Но поскольку ни одна голова никогда ещё не была в состоянии удержать в себе всё это разбухающее, словно дрожжи, клокотанье, пришлось Виктору глаза приоткрыть. И сущее хлынуло наружу через эти его щелочки. И срочно организовало на свой лад пространство в пределах видимости. И стало для начала тёмным амбаром. Что для начала, в общем-то, совсем не плохо. Бывало хуже.
Да, хуже бывало, а тут тебе и рига, и запах прелого клевера, и мышиная возня, и лунный свет в лицо. Пунктиром. Через маленькое квадратное оконце. Хорошо.
Хорошо лежим. Жаль только, что связан. И что оконце столь мало, тоже жаль. Даже голову в него не просунуть, не говоря о жопе. Тем более, что жопа — это сейчас была не только и не столько часть тела, но и исходник структуры текущего момента. С таким багажом и довеском в это оконце малое смешно и думать. А жаль.
И оставалось только ждать. Ждать, надеяться и верить, при этом — не верить, не бояться и не просить. Испанский Лётчик вот так бы наверняка не смог. У испанцев «ждать» и «надеяться» — это одно слово. А вот Виктор мог. И ждать. И надеяться. По раздельности — и ждать и надеяться. И бояться. И просить. И не ждать. И не надеяться. И мёрзнуть. И размышлять. О смысле жизни размышлять. И пытаться делать открытия, которые своей критической массой, цепной реакцией и взрывной силой чуду сродни.
И так вот получилось, что в эту самую, такую жестокую, ночь чудо-открытие, о котором так долго говорили, но умалчивали, большевики, меньшевики, христианские демократы и почётный гражданин мира Эммануил Кант, свершилось. Свершилось! Как было где-то там выше уже терпеливому читателю доложено. Чудо произошло. По-русски говоря, — случилось. А что? Чем хуже мы всех остальных прочих младших богов? Ничем.
Открыл Виктор тайну своего бытия. И звёзды застопорились. И где-то в пустынях заржал бабским фальцетом сифилитик сфинкс.
А где одному чуду произойти случиться, там тогда уж и другое вскоре жди. Быть ему. Чудо оно одно не ходит. Как говориться, пришло чудо, отворяй ворота. Ну, а в данном случае — оконце.

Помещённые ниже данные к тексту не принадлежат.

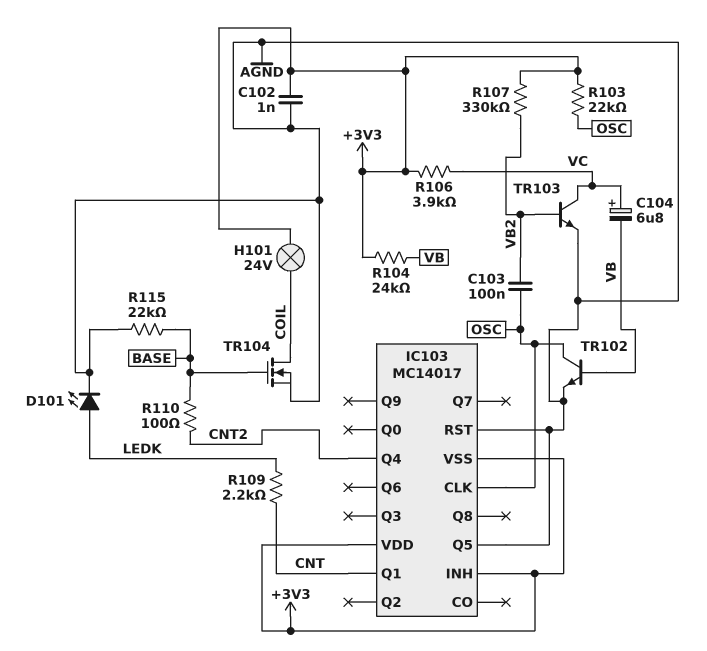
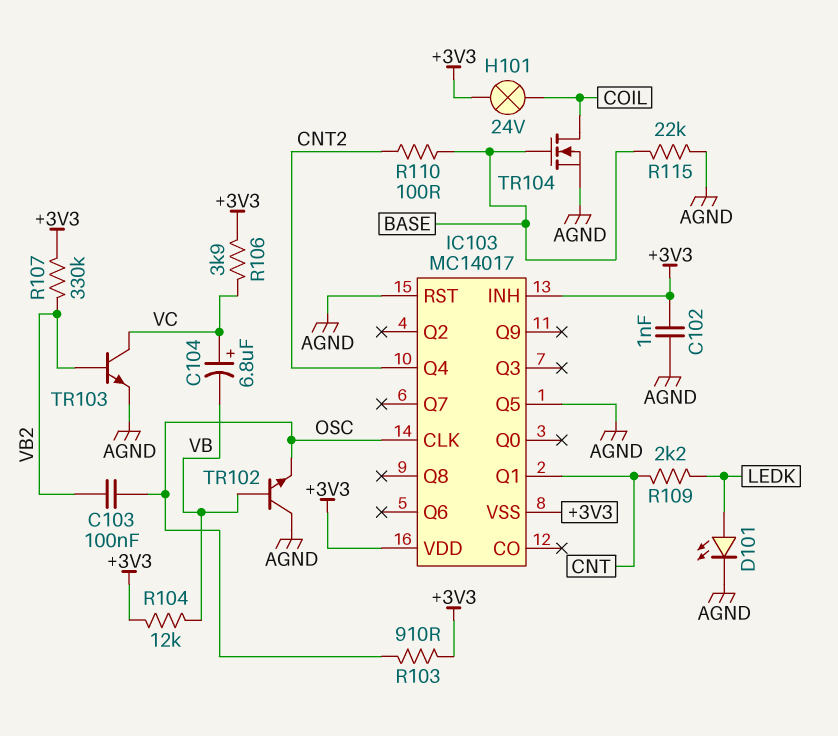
R103: 22k (+3V3, OSC) -> 910 (+3V3, OSC)
R104: 24k (+3V3, VB) -> 12k (+3V3, VB)
TR102: NPN (B VB, C OSC, E AGND) -> NPN (B VB, C AGND, E OSC)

Да, впрочем, оно и так открыто. Не застеклено даже. То оконце, которое не понятно для какой цели в стене, что напротив дверей, прорублено. То ли экономии электричества оно служит — в амбаре ни одной лампы не видно. Толи для вентиляции. А может просто — бойница это. Для того чтоб ствол можно было сунуть и общий обзор огневого сектора при случае иметь. Неизвестно.
Но чего гадать-то? Не до этого. Ведь в это вот самое, непонятного назначения отверстие, лунный свет собой заслонив, полезла вдруг снаружи вот вам и оно — другое диво дивное — какая-то чертовщина материализованная. Упырь не упырь, коростель не коростель, лупоглаз не лупоглаз, но — чур меня, чур — просовывалось, пыхтя-кряхтя, внутрь через дырку что-то мохнатое. Да-да, протискивалось сюда, в сарай, сопя, нечто ночное и жуткое.
Хлопай зенками, не хлопай, а глаза не врут, — что-то действительно влезало.
И влезло.
И стекло-скатилось вниз, царапая стволы когтями. Шмякнулось на пол. Вякнуло-ойкнуло, встряхнулось и понеслось стремглав, клыками щерясь, на Виктора.